Sind vor diesem Hintergrund anonyme Bewerbungen von Vorteil?
Hesse: Ich halte diese Verfahren für Unsinn. Spätestens wenn der Bewerber eingeladen wird, sieht der Personaler doch, wen er vor sich hat. Auch schon im Vorfeld kann man Rückschlüsse auf den Bewerber ziehen, zum Beispiel anhand des Lebenslaufs auf das Alter und anhand mancher Formulierungen aufs Geschlecht.
Ein Bewerbungsfoto wird oft nicht verlangt, viele Bewerber schicken trotzdem eines mit – welchen Wert haben Bilder?

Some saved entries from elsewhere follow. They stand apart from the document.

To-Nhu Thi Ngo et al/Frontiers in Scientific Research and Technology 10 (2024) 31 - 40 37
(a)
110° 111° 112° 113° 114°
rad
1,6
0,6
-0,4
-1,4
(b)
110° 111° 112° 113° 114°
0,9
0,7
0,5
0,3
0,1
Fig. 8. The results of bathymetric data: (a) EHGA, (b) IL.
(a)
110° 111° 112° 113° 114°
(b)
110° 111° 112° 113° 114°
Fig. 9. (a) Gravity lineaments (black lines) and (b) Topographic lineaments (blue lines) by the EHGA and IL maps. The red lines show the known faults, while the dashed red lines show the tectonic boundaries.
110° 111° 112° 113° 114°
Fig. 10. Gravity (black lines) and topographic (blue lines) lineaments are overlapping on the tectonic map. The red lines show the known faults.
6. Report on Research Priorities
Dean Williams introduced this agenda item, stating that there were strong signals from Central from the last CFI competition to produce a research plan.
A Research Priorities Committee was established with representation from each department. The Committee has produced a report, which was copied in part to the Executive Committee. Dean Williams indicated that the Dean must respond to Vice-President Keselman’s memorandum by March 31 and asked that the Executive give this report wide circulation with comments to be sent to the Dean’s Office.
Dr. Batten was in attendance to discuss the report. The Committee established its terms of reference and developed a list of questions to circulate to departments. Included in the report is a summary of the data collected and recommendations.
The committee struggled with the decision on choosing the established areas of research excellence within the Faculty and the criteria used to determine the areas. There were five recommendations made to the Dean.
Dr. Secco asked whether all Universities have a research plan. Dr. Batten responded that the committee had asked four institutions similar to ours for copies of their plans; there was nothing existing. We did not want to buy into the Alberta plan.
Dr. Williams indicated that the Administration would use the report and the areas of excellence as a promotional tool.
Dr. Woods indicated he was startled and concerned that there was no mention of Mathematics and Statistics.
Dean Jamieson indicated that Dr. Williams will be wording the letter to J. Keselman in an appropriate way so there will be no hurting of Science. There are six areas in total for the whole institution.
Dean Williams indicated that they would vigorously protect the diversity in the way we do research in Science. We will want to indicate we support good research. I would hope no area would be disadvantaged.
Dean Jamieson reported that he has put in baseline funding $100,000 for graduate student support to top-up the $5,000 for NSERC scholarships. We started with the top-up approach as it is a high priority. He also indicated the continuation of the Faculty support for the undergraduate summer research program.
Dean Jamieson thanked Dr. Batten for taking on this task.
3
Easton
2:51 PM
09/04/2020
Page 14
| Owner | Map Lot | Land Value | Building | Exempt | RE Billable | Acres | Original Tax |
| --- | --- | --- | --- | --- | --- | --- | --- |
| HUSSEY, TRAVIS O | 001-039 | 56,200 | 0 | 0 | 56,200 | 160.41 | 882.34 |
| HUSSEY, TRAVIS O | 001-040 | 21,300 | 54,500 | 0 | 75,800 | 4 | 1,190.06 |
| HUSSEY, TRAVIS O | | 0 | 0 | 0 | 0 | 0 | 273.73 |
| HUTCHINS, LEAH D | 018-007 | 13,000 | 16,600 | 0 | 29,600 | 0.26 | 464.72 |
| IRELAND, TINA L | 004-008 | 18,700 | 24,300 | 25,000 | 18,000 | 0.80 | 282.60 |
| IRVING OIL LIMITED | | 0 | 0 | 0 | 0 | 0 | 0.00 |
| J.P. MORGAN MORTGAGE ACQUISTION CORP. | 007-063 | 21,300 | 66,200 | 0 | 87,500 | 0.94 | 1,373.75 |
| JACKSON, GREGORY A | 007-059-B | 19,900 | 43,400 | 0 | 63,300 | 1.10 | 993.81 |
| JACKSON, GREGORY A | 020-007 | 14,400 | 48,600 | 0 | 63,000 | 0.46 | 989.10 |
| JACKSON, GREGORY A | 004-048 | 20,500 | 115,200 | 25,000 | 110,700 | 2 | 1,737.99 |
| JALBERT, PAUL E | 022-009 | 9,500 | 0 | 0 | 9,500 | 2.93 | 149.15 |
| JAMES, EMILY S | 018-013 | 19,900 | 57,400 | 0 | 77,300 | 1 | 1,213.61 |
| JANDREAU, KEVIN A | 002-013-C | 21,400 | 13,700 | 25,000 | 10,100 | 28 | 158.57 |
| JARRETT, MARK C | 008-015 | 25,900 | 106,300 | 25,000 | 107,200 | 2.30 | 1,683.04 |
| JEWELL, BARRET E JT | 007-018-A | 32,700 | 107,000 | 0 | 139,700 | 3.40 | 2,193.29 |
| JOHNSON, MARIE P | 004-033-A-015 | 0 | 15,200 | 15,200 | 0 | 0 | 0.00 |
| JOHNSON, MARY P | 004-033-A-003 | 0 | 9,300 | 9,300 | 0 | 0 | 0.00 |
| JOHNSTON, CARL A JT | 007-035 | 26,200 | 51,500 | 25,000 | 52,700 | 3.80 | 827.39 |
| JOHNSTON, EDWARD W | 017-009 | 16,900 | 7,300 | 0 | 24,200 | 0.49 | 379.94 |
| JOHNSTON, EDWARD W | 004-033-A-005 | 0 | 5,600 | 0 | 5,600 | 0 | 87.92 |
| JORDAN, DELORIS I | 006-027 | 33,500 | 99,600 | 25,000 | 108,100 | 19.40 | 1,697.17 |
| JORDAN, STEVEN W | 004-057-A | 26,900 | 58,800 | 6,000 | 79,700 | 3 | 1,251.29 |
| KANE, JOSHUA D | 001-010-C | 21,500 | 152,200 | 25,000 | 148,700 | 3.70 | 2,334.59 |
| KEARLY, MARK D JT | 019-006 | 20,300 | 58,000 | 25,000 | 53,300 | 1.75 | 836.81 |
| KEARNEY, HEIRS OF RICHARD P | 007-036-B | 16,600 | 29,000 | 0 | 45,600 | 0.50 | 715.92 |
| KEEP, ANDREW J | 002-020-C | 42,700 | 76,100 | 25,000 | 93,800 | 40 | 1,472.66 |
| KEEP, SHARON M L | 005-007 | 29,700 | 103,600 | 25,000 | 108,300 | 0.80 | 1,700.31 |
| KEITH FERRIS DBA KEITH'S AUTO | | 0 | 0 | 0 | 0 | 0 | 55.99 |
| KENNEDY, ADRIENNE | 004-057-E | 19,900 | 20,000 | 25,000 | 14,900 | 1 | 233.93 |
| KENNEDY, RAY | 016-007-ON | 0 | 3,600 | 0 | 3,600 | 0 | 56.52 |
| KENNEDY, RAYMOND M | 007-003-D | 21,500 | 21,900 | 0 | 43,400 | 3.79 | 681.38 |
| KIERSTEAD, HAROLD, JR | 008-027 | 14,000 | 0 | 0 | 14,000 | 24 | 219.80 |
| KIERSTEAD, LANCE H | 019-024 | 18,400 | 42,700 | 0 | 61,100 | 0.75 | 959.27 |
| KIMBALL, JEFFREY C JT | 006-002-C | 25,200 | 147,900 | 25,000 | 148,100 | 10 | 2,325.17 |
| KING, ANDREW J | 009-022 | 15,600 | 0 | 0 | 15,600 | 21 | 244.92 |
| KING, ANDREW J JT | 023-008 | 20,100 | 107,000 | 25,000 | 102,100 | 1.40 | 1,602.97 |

Hesse: Ein Foto ist der wichtigste Teil der Bewerbungsmappe. Man bekommt sofort ein Gefühl für die Person. Das Foto ist ein emotionaler Weichensteller. Es trifft eine Vorentscheidung darüber, ob die Chemie zwischen Arbeitgeber und Arbeitnehmer stimmen könnte. Deshalb sollten Bewerber auf jeden Fall ein professionelles Bewerbungsfoto mitschicken.
Werden in Vorstellungsgesprächen noch unzulässige Fragen gestellt?
Hesse: Ständig. Personaler fädeln solche Fragen ganz charmant und harmlos klingend ein, zum Beispiel mit: Wofür schlägt Ihr Herz noch so? Damit wollen sie Persönliches über den Bewerber herausfinden. Auch Fragen nach der Familienplanung sind tabu, werden aber immer wieder gestellt.
Wie sollte ein Bewerber auf unzulässige Fragen reagieren?
Hesse: Einfach nur Schweigen geht nicht. Dann merkt der Personaler nämlich, dass er ins Schwarze getroffen hat. Und bloß nicht sagen: Darauf antworte ich jetzt nicht. Oder: Nächste Frage bitte. Der Bewerber darf bei unzulässigen Fragen ruhig lügen und sein Gegenüber mit harmlosen Sätzen füttern oder auch mal geschickt vom Thema ablenken. Es hilft, wenn man sich auch auf unzulässige Fragen vorbereitet. Dann kann man im Vorstellungsgespräch besser reagieren.
Was ist der häufigste Fehler in Vorstellungsgesprächen?
Hesse: Die Leute sind nicht gut vorbereitet. Das ist der Kardinalfehler. Auf die Fragen, die in jedem Fall kommen, sollte der Bewerber eine Antwort parat haben. Die Klassiker sind: Warum bewerben Sie sich hier? Warum soll ich mich für Sie entscheiden? Wichtig ist, dass sich der Bewerber vorher überlegt: Was will ich erzählen? Was habe ich anzubieten?
Was raten Sie in aller Kürze für ein Bewerbungsgespräch?
Hesse: Bereiten Sie sich gut vor und spielen Sie mögliche Fragen und Antworten durch. Sie sollten keine tiefen Einblicke in Ihr Privatleben geben, wenn das zu Irritationen führen kann. Geraten Sie nicht ins Plaudern.